Source passage |
_ _ _ _ _
The notion that entering Japanese on a computer is time-consuming or difficult and that people thus prefer to write by hand is quaint, but complete rubbish. Japanese is not my first language, but I can type a complete Japanese sentence on my smartphone or PC _faster_ than I can enter the equivalent sentence in English, as can any Japanese under the age of 50. In fact, old folks are fond of complaining that "young" people (i.e. anyone under 30) can no longer write by hand, as the smartphone and PC have nearly obsoleted those skills.
When dealing w/printed forms filled out manually, wretched software for scanners means it's actually much faster to drop the form in the feeder of a fax machine and punch in a phone number, as opposed to discovering whether or not the scanner driver has mysteriously gone tits up, necessitating a reboot.
_ _ _ _ _
Dataset entries |
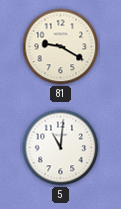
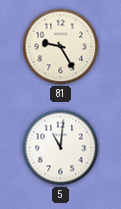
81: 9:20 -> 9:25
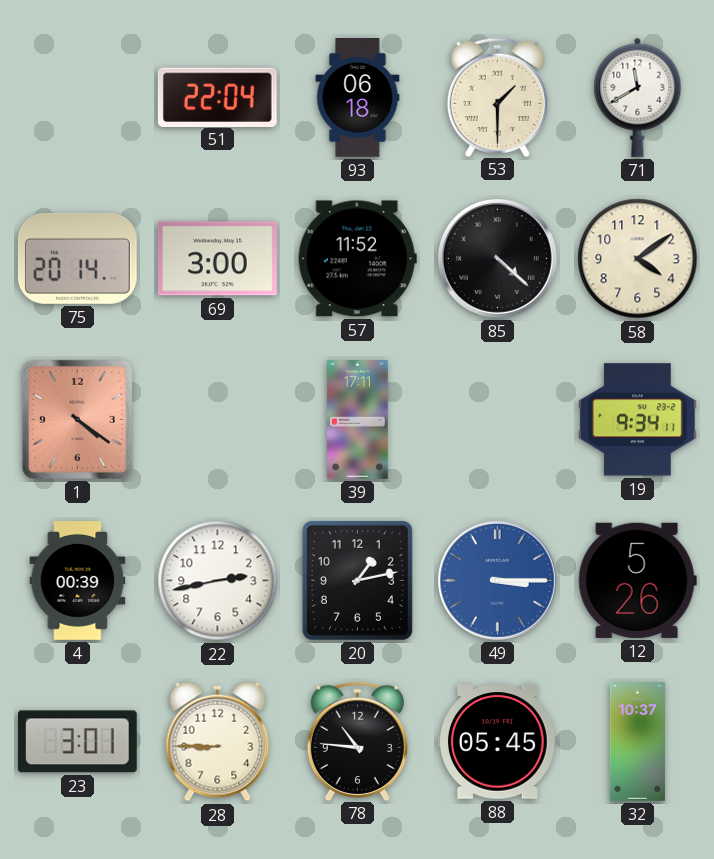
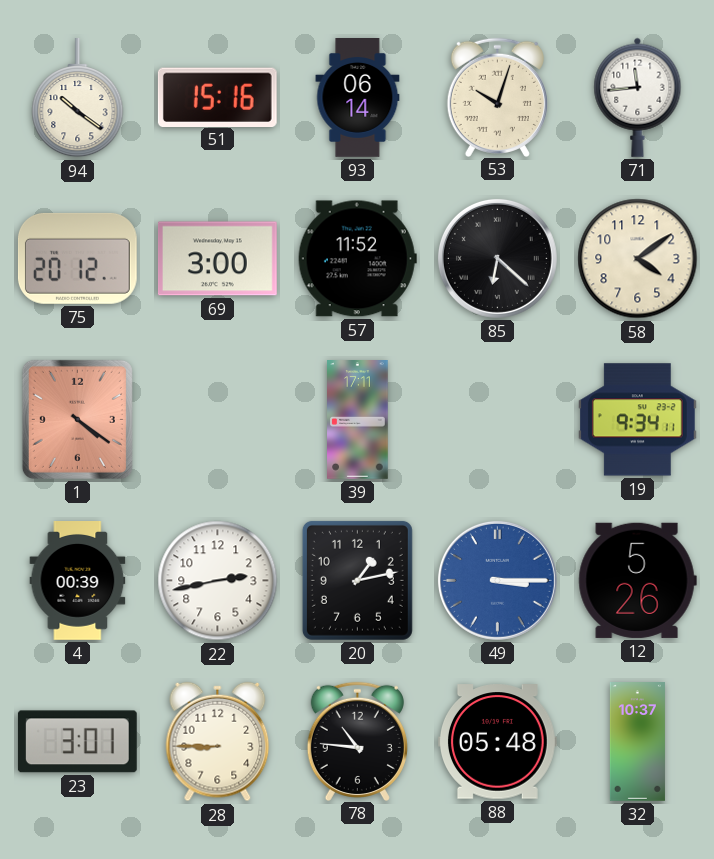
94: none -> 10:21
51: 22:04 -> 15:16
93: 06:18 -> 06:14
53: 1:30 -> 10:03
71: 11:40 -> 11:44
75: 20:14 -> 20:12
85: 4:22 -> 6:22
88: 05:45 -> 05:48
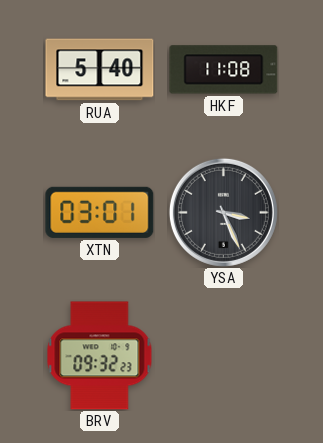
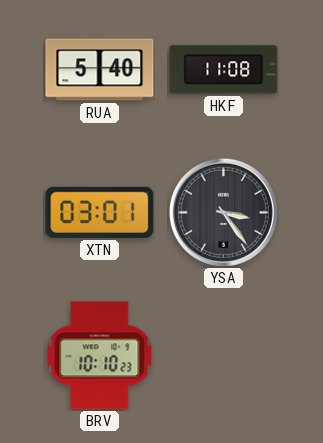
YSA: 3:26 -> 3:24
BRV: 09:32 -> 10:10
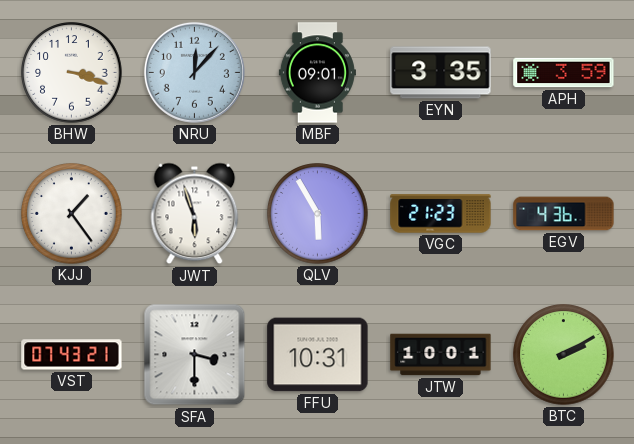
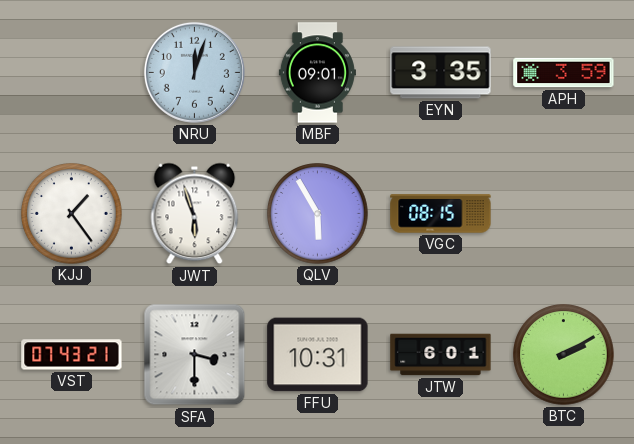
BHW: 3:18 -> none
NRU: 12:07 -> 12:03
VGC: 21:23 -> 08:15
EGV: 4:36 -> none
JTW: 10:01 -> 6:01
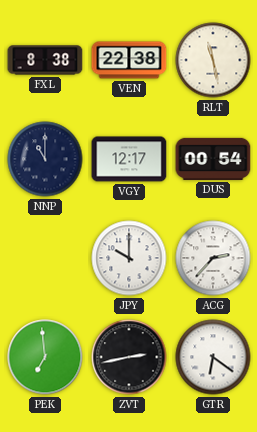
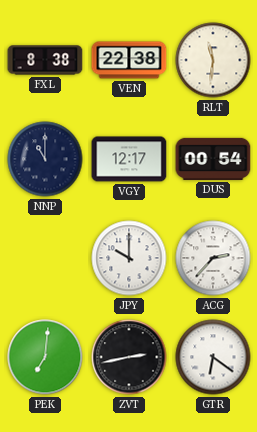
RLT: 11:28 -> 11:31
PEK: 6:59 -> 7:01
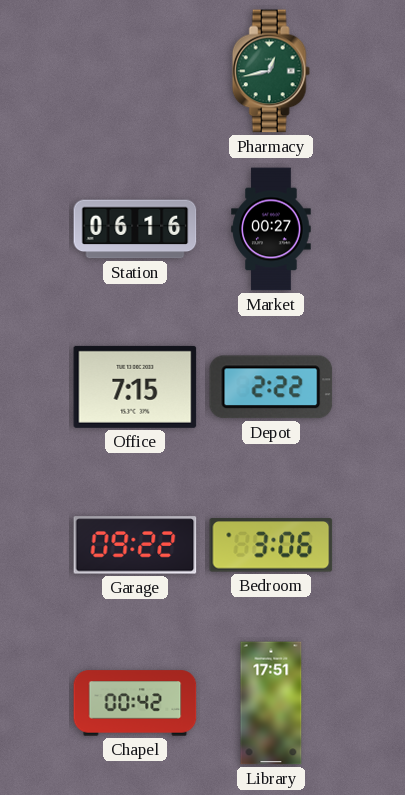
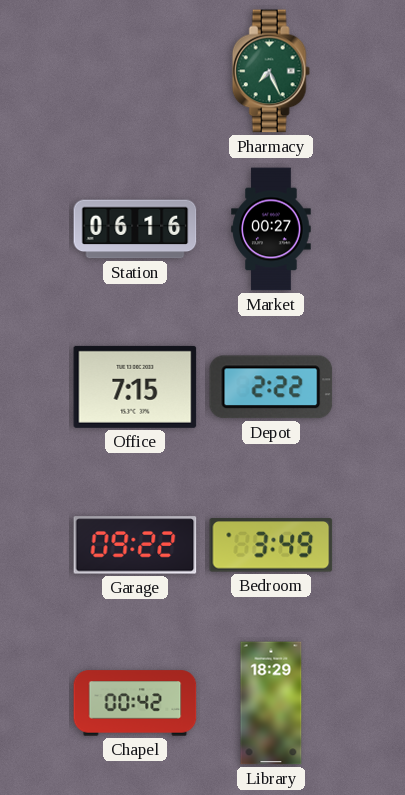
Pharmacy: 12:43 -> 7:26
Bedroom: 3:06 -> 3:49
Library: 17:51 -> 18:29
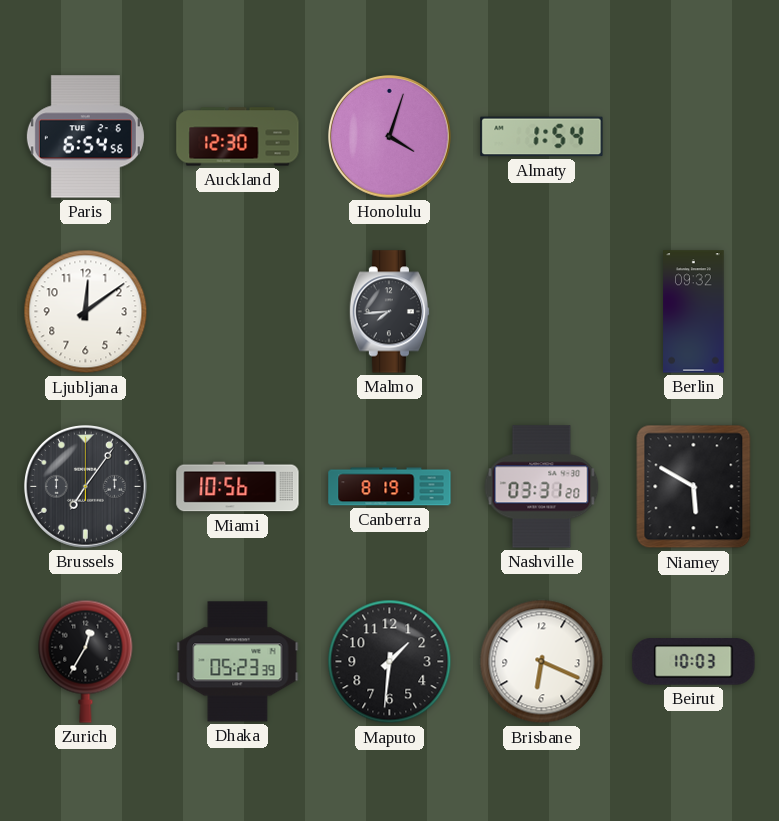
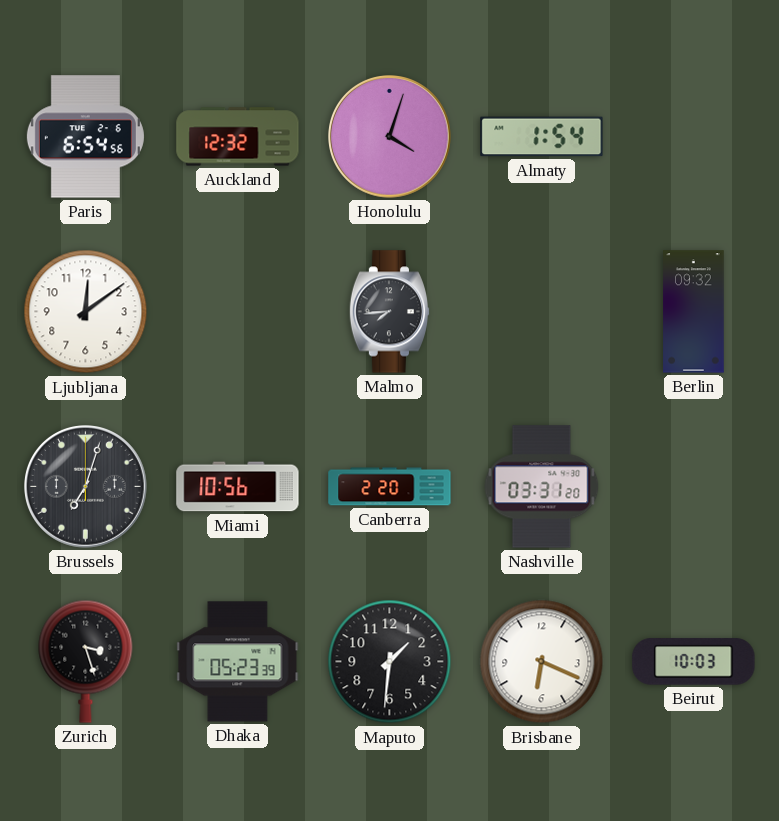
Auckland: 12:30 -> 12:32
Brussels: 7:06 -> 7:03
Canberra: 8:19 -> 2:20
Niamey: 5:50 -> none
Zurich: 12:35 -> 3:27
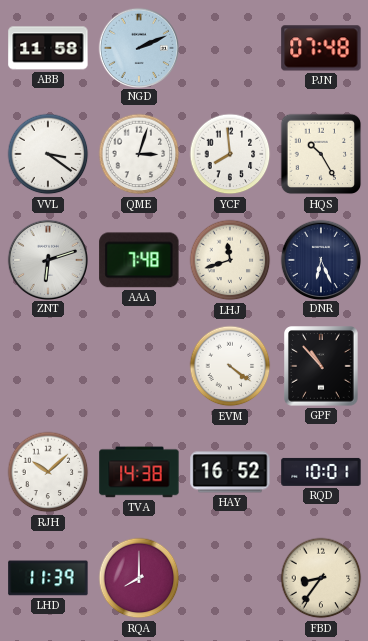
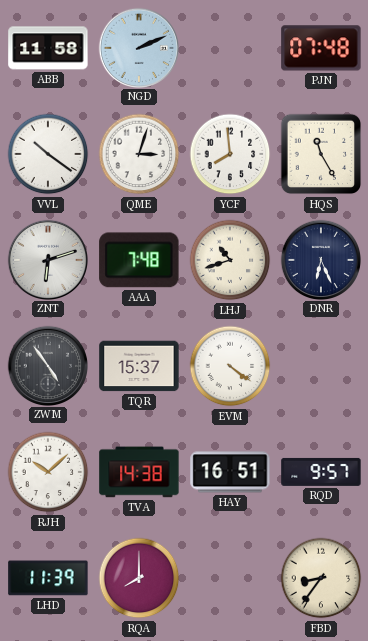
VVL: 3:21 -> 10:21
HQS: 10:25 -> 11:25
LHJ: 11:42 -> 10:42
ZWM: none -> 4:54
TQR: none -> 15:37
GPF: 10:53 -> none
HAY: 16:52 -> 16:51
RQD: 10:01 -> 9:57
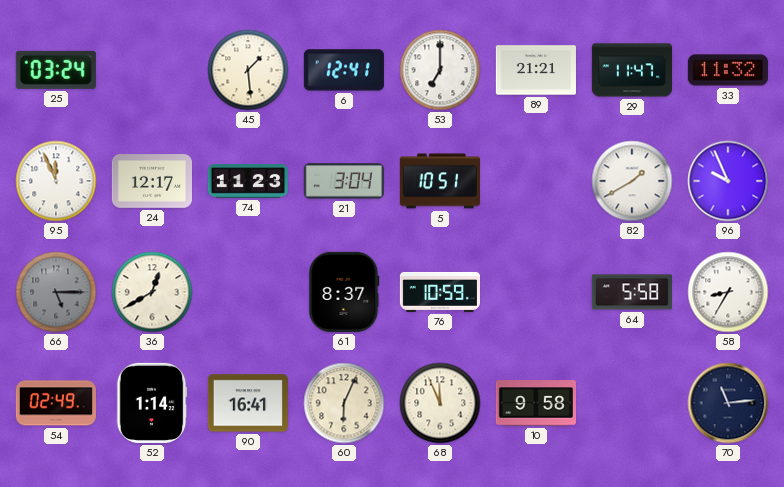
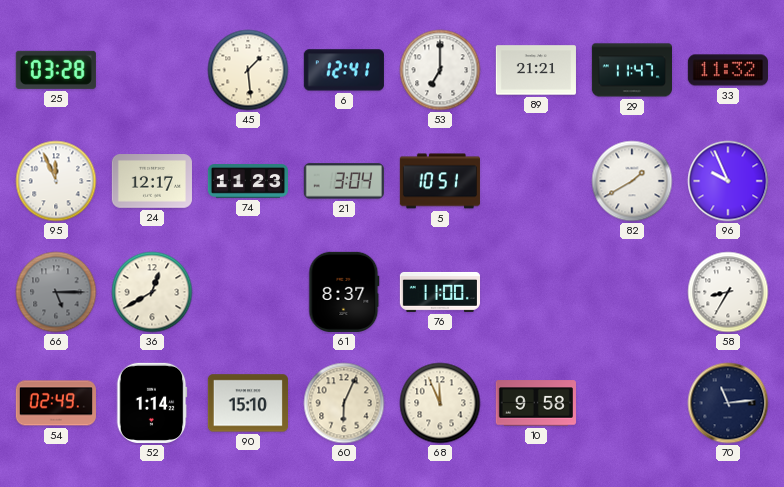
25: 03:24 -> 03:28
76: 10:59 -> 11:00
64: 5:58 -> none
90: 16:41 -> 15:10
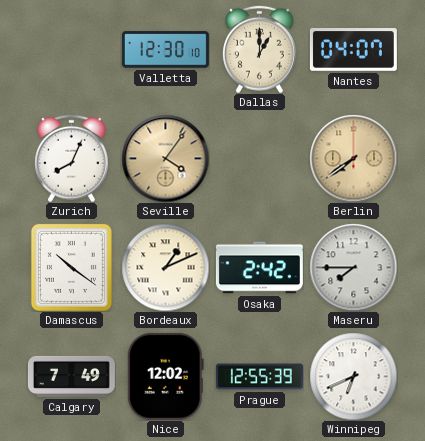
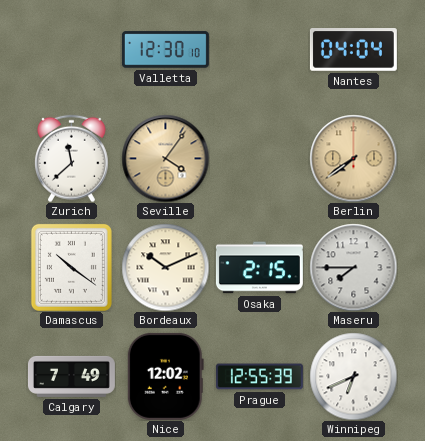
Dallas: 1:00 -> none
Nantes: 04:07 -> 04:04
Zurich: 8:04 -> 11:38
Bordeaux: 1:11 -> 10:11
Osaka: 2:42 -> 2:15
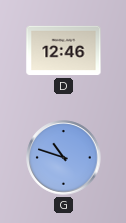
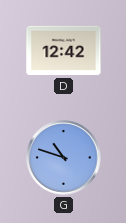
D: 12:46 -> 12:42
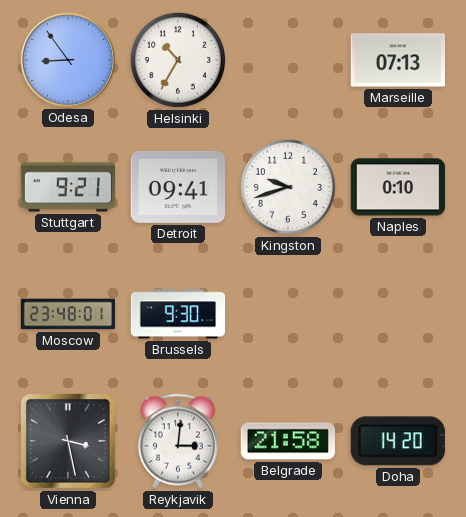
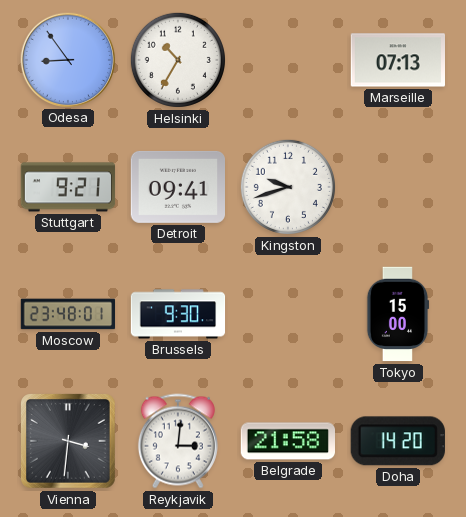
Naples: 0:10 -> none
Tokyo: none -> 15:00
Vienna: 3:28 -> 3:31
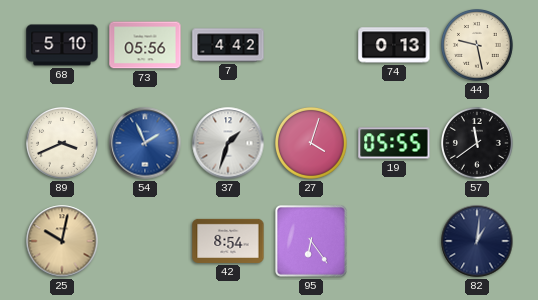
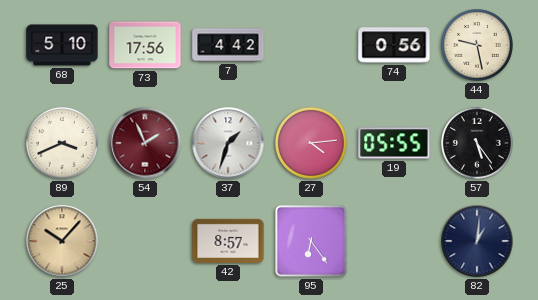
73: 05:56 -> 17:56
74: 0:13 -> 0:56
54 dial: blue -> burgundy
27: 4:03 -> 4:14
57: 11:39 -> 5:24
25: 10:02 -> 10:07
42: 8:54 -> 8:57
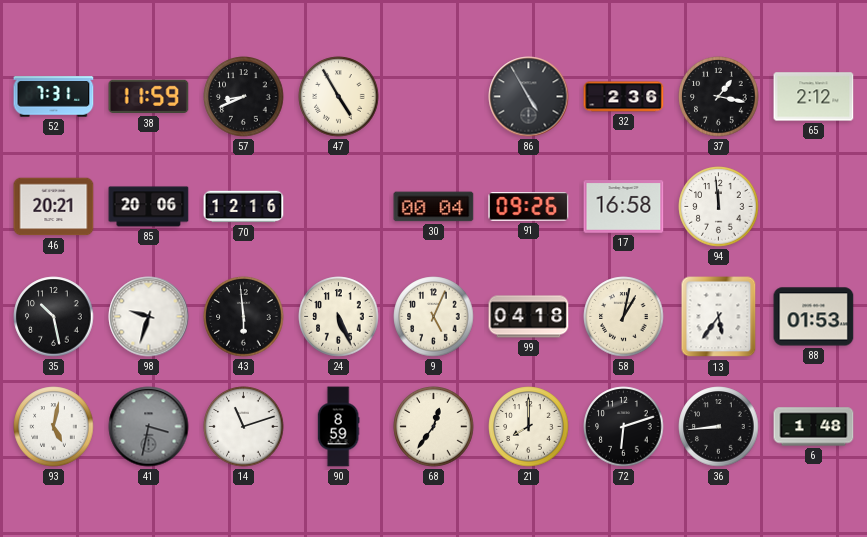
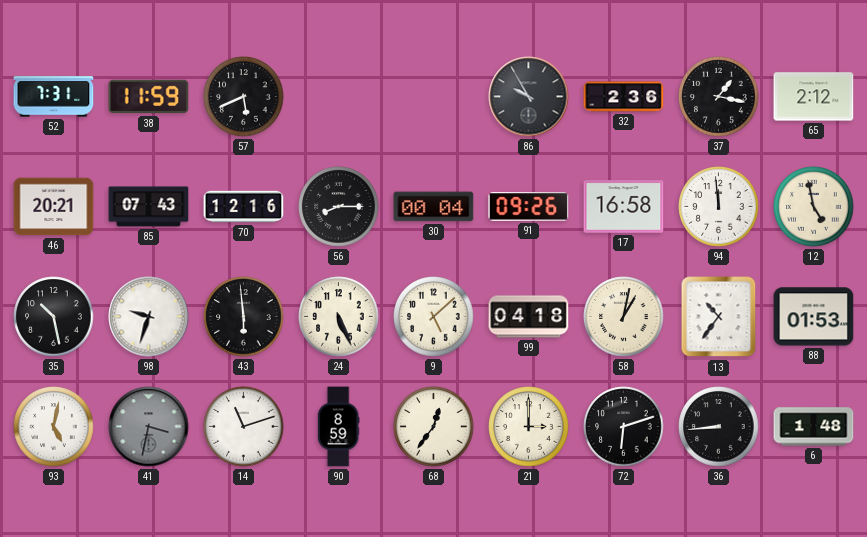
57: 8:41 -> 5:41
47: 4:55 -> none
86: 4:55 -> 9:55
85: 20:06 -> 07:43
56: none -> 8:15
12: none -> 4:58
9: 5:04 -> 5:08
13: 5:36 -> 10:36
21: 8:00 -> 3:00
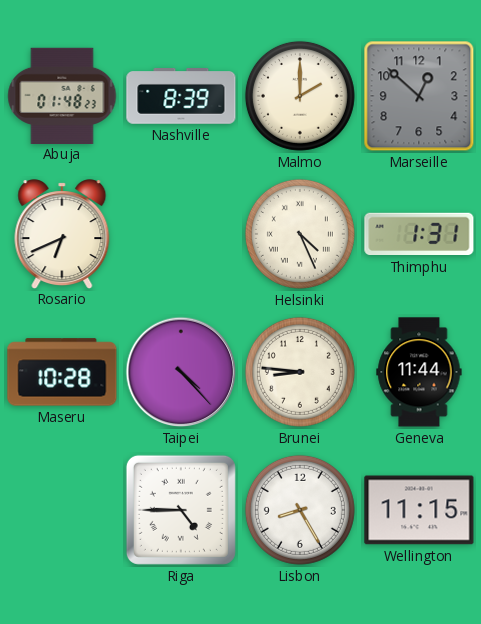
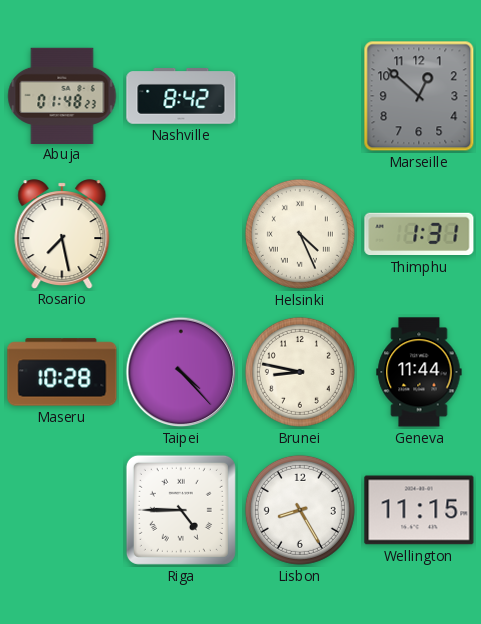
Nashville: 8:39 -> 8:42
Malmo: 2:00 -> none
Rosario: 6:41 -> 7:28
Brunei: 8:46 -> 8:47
_ _ _ _ _
Problems |
1. Decide whether each statement agrees with the passage on typing Japanese. Answer yes or no, and quote the words of the passage that decide it. (a) The writer's first language is Japanese. (b) The writer can type a Japanese sentence on a smartphone or PC faster than the same sentence in English. (c) Scanning a hand-filled form is quicker than sending it by fax.
2. Extend the passage on typing Japanese, starting after its final sentence.
These entries are separate material, apart from the passage on typing Japanese.

Responses for each task |
1.
(a) No: "Japanese is not my first language"
(b) Yes: "I can type a complete Japanese sentence on my smartphone or PC _faster_ than I can enter the equivalent sentence in English"
(c) No: "it's actually much faster to drop the form in the feeder of a fax machine and punch in a phone number"

2.
HP's been selling "all-in-one" fax/print/scan machines for ~20 years now and over that period they've accomplished a remarkable feat: the software for these devices has grown steadily worse for the entire time. If they'd just freeze their product cycle for a few days or even just minutes and actually try eating their own rubbish they might get a clue as to why they're in a death spiral.
There's a reason it's really called the "common unix pain system". But it's still better than HP's drivers. Or that brilliant idea to require every computer on the network to have the right drivers for every printer on the network that it might want to talk to. PostScript[tm] was invented for that, and while not perfect it is quite a good way to reduce work maintaining larger shops. Reason why I make sure my printers talk ps and then all I need is a simple spooler; lpd will do nicely.
they still encrypt their data in 19th century technology in 'documents' and lots of other non-computer shaped technology.
Luckily they took the combustion engine and put it in cars and planes rather than trying to stick it in a horse shaped machine and using it to drag carts of documents containing tons of repeated redundant and mall formed data.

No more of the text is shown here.